Thank you.
I've been ready for this bill since 2004, so my main focus is to get good legislation and hear the witnesses. As I said, if we're going to have a new copyright act there has to be public buy-in and a sense of legitimacy, so we'll take the time.
That being said, I think Mr. Lake's position is interesting. It shows us in our early stages trying to deal with heritage and industry. Perhaps in industry they deal with factories and sectors where they're under unionized agreements, but it's very different when you deal with the heritage component.
Artists may belong to collectives--I've belonged to a number of different collectives over the years--but we don't have a collective agreement. We don't work in a single work environment, and we don't have defined job descriptions. Artists are in fact very much individual entrepreneurs. They represent very small collectives of organizations.
In heritage it's been standard that we have representation from ACTRA or the Writers' Guild, but in our committees we also hear on a given issue--whether it's changes in arts policy or something--from a number of different organizations and artists, because we need to get a sense of what it really means on the ground.

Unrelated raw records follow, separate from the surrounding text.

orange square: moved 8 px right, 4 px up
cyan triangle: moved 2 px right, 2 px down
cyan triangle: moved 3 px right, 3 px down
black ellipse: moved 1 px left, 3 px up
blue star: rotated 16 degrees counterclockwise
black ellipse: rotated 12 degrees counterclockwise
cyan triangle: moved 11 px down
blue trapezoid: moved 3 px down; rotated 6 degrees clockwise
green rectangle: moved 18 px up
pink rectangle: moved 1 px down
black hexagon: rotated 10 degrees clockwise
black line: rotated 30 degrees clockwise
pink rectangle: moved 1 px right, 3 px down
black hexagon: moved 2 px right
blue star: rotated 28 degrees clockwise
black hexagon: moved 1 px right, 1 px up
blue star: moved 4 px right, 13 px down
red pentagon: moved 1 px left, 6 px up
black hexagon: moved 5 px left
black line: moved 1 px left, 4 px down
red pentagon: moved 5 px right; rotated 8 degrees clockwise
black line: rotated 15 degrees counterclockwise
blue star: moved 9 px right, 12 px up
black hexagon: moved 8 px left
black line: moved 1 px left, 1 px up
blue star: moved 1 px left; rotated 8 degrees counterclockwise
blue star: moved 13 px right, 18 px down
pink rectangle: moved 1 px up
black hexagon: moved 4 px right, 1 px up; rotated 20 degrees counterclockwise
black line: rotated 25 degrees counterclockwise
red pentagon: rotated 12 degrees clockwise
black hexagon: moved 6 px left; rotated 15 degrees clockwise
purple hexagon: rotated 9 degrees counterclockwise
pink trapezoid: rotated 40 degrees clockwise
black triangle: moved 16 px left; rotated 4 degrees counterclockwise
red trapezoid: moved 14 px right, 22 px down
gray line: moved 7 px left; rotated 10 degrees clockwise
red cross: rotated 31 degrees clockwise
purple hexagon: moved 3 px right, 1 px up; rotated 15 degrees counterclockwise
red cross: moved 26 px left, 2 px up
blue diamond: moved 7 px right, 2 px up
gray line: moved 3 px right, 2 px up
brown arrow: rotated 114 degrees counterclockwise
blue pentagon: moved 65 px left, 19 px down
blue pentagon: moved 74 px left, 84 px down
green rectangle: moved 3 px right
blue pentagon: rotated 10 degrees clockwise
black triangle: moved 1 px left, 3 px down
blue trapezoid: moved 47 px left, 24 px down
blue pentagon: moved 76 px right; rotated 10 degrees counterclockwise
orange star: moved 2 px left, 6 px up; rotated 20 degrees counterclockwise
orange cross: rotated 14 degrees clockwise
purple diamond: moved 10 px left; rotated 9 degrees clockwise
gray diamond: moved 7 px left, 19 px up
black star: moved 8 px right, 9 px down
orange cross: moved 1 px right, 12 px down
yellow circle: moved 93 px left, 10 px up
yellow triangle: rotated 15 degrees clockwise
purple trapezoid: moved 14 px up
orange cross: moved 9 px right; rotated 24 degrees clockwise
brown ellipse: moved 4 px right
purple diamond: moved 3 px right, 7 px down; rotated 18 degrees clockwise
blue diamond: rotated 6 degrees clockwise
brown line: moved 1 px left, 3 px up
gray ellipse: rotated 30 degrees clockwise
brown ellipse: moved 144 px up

I've offered my support to grouping a number of these together by theme. If we have a number of single musician artists come together, I'm more than willing to put more on a panel rather than fewer. I'm not saying that people don't have the right to speak because they're members of SOCAN; that they can't speak as artists, and only SOCAN can speak for them; or because they're members of ACTRA they can't speak. I don't want to go down that road.
I think we have a good, broad witness list. We just need to group it and then get down to business. Otherwise we're going to continue to fight with each other for the next 17 weeks.